The United Nations is feeling the heat this week.
First - Israel is upset over a UN vote condemning its settlements in East Jerusalem.
On Sunday, President-Elect Trump came at the organization with a tweet calling it quote "so sad."
Well, if the UN is looking for some advice on dealing with these and other issues - it might want to put a call into Cal State Northridge.
The school's Model UN won the top prize in a national competition -- for the fourth time in a row.
Take Two's Sanden Totten spoke with Jennifer De Maio, a CSUN professor, and the team's advisor, along with Eric Martinez, lead delegate for last year's championship who also advised this year's winners.
Jennifer on how Model United Nations works
"Model United Nations, it's an academic simulation of the real united nations. Students play the role of delegates from different countries and basically, try to address real world issues with the policies and perspective of their assigned countries. For example, when we went to Washington D.C. this past fall, my students were assigned the country of Angola.
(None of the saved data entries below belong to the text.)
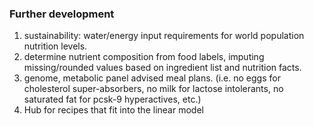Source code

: ### Further development
1) sustainability: water/energy input requirements for world population nutrition levels.
2) determine nutrient composition from food labels, imputing missing/rounded values based on ingredient list and nutrition facts.
3) genome, metabolic panel advised meal plans. (i.e. no eggs for cholesterol super-absorbers, no milk for lactose intolerants, no saturated fat for pcsk-9 hyperactives, etc.)
4) Hub for recipes that fit into the linear model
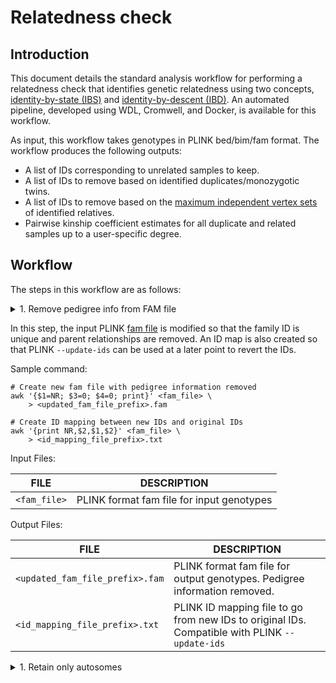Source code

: # Relatedness check

## Introduction

This document details the standard analysis workflow for performing a relatedness check that identifies genetic relatedness using two concepts, [identity-by-state (IBS)](https://isogg.org/wiki/Identical_by_state) and [identity-by-descent (IBD)](https://isogg.org/wiki/Identical_by_descent). An automated pipeline, developed using WDL, Cromwell, and Docker, is available for this workflow.

As input, this workflow takes genotypes in PLINK bed/bim/fam format. The workflow produces the following outputs:

* A list of IDs corresponding to unrelated samples to keep.
* A list of IDs to remove based on identified duplicates/monozygotic twins.
* A list of IDs to remove based on the [maximum independent vertex sets](https://en.wikipedia.org/wiki/Independent_set_(graph_theory)) of identified relatives.
* Pairwise kinship coefficient estimates for all duplicate and related samples up to a user-specific degree.

## Workflow

The steps in this workflow are as follows:

<details>
<summary>1. Remove pedigree info from FAM file </summary>
</details>

In this step, the input PLINK [fam file](https://www.cog-genomics.org/plink/1.9/formats#fam) is modified so that the family ID is unique and parent relationships are removed. An ID map is also created so that PLINK `--update-ids` can be used at a later point to revert the IDs.

Sample command:
```shell
# Create new fam file with pedigree information removed
awk '{$1=NR; $3=0; $4=0; print}' <fam_file> \
    > <updated_fam_file_prefix>.fam 

# Create ID mapping between new IDs and original IDs
awk '{print NR,$2,$1,$2}' <fam_file> \
    > <id_mapping_file_prefix>.txt 
```

Input Files:

| FILE | DESCRIPTION |
| --- | --- |
| `<fam_file>` | PLINK format fam file for input genotypes |

Output Files:

| FILE | DESCRIPTION |
| --- | --- |
| `<updated_fam_file_prefix>.fam` | PLINK format fam file for output genotypes. Pedigree information removed. |
| `<id_mapping_file_prefix>.txt` | PLINK ID mapping file to go from new IDs to original IDs. Compatible with PLINK `--update-ids` |

<details>
<summary>1. Retain only autosomes</summary>

Sample command:
```
# First merge to account for datasets that have already been split
plink \
    --bfile <bed/bim/fam file prefix> \
    --autosome \
    --make-bed \
    --out <output bed/bim/fam file prefix>
```

Input Files:

| FILE | DESCRIPTION |
| --- | --- |
| `<bed/bim/fam file prefix>.bed` | PLINK format bed file for input genotypes |
| `<bed/bim/fam file prefix>.bim` | PLINK format bim file for input genotypes |
| `<bed/bim/fam file prefix>.fam` | PLINK format fam file for input genotypes |


Output Files:

| FILE | DESCRIPTION |
| --- | --- |
| `<output bed/bim/fam file prefix>.bed` | PLINK format bed file for output genotypes |
| `<output bed/bim/fam file prefix>.bim` | PLINK format bim file for output genotypes |
| `<output bed/bim/fam file prefix>.fam` | PLINK format fam file for output genotypes |
| `<output bed/bim/fam file prefix>.log` | PLINK log file |


Parameters:

| PARAMETER | DESCRIPTION |
| --- | --- |
| `--bfile <bed/bim/fam file prefix>` | Prefix for input genotypes in PLINK bed/bim/fam format |
| `--autosome` | Flag indicating to retain only chromosomes 1-22 |
| `--make-bed` | Flag indicating to generate genotypes in PLINK bed/bim/fam format |
| `--out <output bed/bim/fam file prefix>` | Prefix for output genotypes in PLINK bed/bim/fam format |
</details>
Then they were assigned to different UN committees and on those committees they debated with delegates from around the world about specific topics to that committee."
Eric on the nature of the national competition
"It can be a little cut throat! It brings not only teams from the United States but from all around the world. I think it's a privilege to be able to test yourself around such intelligent individuals. but it's also exciting! There's a certain level of competition that everyone brings to the table. And yeah, it can be a little cut throat at times, but at the end of the day, when the resolution get passed, everyone's really excited and happy for one another. it ends up being a good week all around."
Eric on the United Nations being, "a club,"
"If you look at agencies such as UNICEF which helps provide long-term humanitarian assistance for children and their mothers or the world food program which helps feed 80 million people around the world each year... it's far more reaching than [President-Elect Donald Trump] is letting on. And this is a body and an organization that is helping change the lives of millions of people who are displaced or have been forced to leave their homes and still giving them some sort of refuge. I think that's super important."
Jennifer on how to be a better diplomat when discussing important topics with others
"I think it's really important to listen to other perspectives. We all have something to bring to the table, literally, and I think learning how to listen and how to respond with actual information. And not with just repeating what we hear on social media or what we see tweeted out there, but really thinking deeply and thinking critically about what we're being exposed to."